| Exercise objective |
Set down only what runs from the line containing "916 571 434.3" through the last line of the data, exactly as it reads.

[Supplied material]

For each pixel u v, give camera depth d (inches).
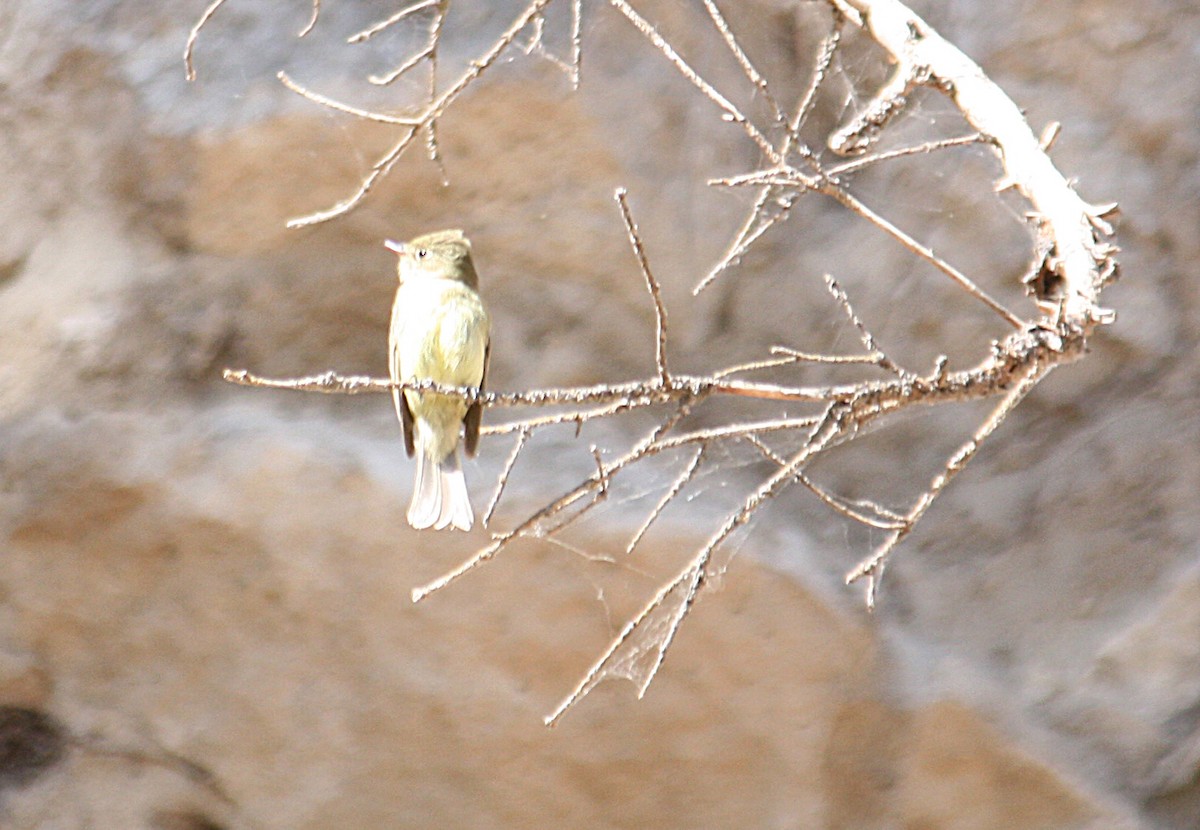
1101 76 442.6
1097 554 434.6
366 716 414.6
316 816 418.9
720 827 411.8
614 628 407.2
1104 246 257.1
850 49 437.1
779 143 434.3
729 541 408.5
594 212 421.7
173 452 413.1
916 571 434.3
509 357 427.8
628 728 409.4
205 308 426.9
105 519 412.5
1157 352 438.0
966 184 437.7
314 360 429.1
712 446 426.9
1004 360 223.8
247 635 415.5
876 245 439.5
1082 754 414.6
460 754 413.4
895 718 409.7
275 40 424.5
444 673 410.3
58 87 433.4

[/Supplied material]

| Completed task |
916 571 434.3
509 357 427.8
628 728 409.4
205 308 426.9
105 519 412.5
1157 352 438.0
966 184 437.7
314 360 429.1
712 446 426.9
1004 360 223.8
247 635 415.5
876 245 439.5
1082 754 414.6
460 754 413.4
895 718 409.7
275 40 424.5
444 673 410.3
58 87 433.4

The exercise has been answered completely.